● EXERCISE DETAILS: Go through the listing below and repeat it exactly, dropping the pictures.

==========

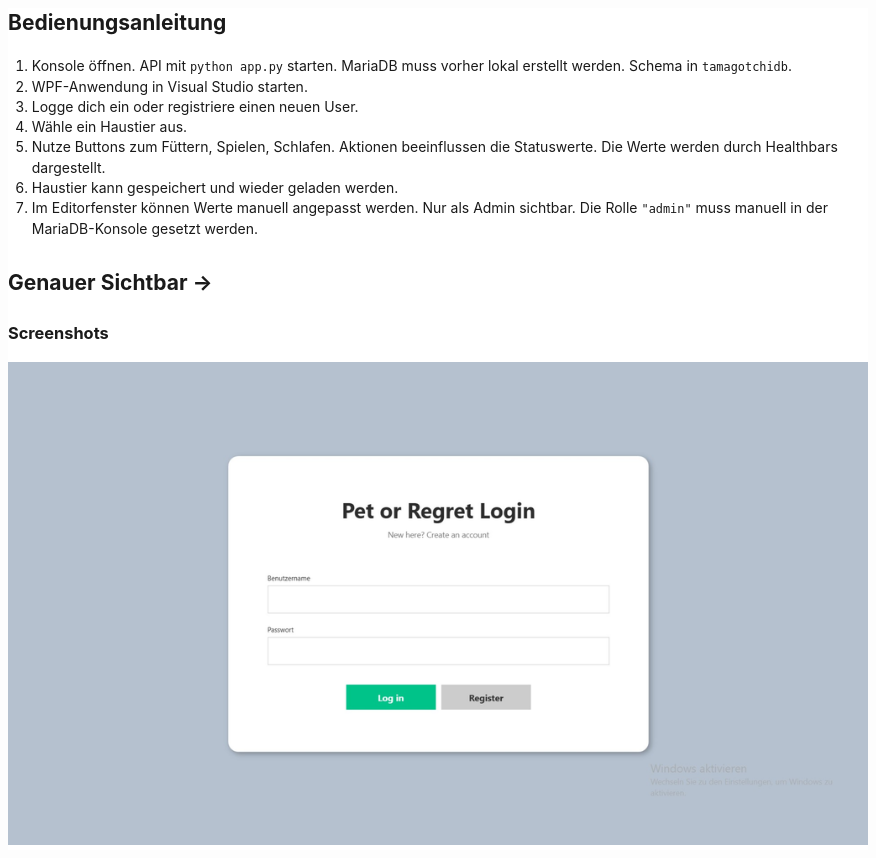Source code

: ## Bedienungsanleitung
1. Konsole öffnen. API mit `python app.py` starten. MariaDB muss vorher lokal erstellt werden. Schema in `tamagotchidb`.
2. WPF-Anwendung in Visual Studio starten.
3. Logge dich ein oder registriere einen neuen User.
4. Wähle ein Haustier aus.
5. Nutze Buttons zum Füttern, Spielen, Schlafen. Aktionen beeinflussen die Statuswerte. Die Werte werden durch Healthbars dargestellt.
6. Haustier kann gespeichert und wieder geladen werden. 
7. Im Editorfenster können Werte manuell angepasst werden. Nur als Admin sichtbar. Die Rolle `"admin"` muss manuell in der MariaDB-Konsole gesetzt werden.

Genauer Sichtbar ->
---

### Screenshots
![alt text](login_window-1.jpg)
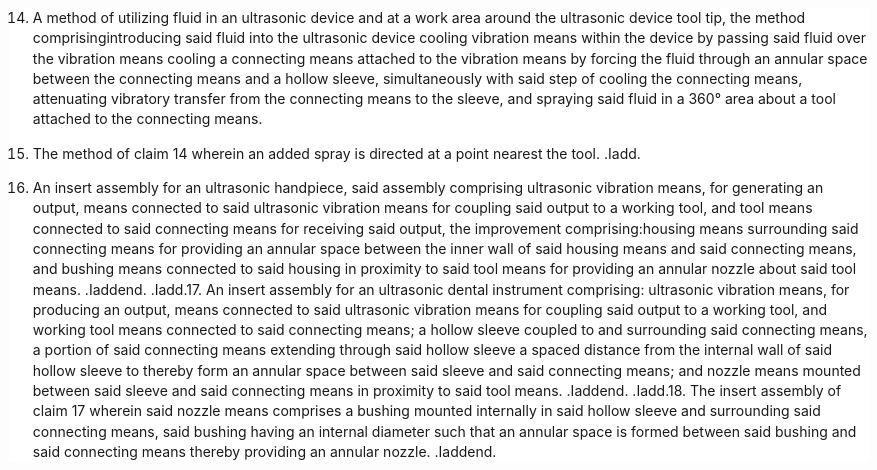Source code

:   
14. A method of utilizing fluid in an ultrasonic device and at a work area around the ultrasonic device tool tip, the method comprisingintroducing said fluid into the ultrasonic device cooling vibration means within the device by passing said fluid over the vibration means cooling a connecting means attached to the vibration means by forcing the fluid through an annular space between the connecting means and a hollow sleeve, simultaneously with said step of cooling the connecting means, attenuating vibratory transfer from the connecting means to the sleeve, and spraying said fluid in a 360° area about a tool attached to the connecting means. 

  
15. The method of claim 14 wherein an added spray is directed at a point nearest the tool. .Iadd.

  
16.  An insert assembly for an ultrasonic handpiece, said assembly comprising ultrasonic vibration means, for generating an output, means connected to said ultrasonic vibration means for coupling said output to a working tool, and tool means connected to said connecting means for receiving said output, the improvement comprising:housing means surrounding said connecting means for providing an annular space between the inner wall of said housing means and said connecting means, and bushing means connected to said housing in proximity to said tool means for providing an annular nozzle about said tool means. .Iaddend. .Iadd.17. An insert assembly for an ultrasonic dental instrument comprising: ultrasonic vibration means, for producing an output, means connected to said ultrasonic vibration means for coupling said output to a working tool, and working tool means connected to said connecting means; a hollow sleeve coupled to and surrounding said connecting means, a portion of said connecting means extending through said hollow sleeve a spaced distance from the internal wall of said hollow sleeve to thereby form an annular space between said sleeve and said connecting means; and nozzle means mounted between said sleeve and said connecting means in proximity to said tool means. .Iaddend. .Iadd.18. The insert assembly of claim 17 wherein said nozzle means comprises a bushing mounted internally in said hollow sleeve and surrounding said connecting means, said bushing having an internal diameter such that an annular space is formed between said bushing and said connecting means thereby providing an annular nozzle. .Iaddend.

==========

● YOUR RESPONSE:
Source code

: ## Bedienungsanleitung
1. Konsole öffnen. API mit `python app.py` starten. MariaDB muss vorher lokal erstellt werden. Schema in `tamagotchidb`.
2. WPF-Anwendung in Visual Studio starten.
3. Logge dich ein oder registriere einen neuen User.
4. Wähle ein Haustier aus.
5. Nutze Buttons zum Füttern, Spielen, Schlafen. Aktionen beeinflussen die Statuswerte. Die Werte werden durch Healthbars dargestellt.
6. Haustier kann gespeichert und wieder geladen werden. 
7. Im Editorfenster können Werte manuell angepasst werden. Nur als Admin sichtbar. Die Rolle `"admin"` muss manuell in der MariaDB-Konsole gesetzt werden.

Genauer Sichtbar ->
---

### Screenshots
![alt text](login_window-1.jpg)
Source code

:   
14. A method of utilizing fluid in an ultrasonic device and at a work area around the ultrasonic device tool tip, the method comprisingintroducing said fluid into the ultrasonic device cooling vibration means within the device by passing said fluid over the vibration means cooling a connecting means attached to the vibration means by forcing the fluid through an annular space between the connecting means and a hollow sleeve, simultaneously with said step of cooling the connecting means, attenuating vibratory transfer from the connecting means to the sleeve, and spraying said fluid in a 360° area about a tool attached to the connecting means. 

  
15. The method of claim 14 wherein an added spray is directed at a point nearest the tool. .Iadd.

  
16.  An insert assembly for an ultrasonic handpiece, said assembly comprising ultrasonic vibration means, for generating an output, means connected to said ultrasonic vibration means for coupling said output to a working tool, and tool means connected to said connecting means for receiving said output, the improvement comprising:housing means surrounding said connecting means for providing an annular space between the inner wall of said housing means and said connecting means, and bushing means connected to said housing in proximity to said tool means for providing an annular nozzle about said tool means. .Iaddend. .Iadd.17. An insert assembly for an ultrasonic dental instrument comprising: ultrasonic vibration means, for producing an output, means connected to said ultrasonic vibration means for coupling said output to a working tool, and working tool means connected to said connecting means; a hollow sleeve coupled to and surrounding said connecting means, a portion of said connecting means extending through said hollow sleeve a spaced distance from the internal wall of said hollow sleeve to thereby form an annular space between said sleeve and said connecting means; and nozzle means mounted between said sleeve and said connecting means in proximity to said tool means. .Iaddend. .Iadd.18. The insert assembly of claim 17 wherein said nozzle means comprises a bushing mounted internally in said hollow sleeve and surrounding said connecting means, said bushing having an internal diameter such that an annular space is formed between said bushing and said connecting means thereby providing an annular nozzle. .Iaddend.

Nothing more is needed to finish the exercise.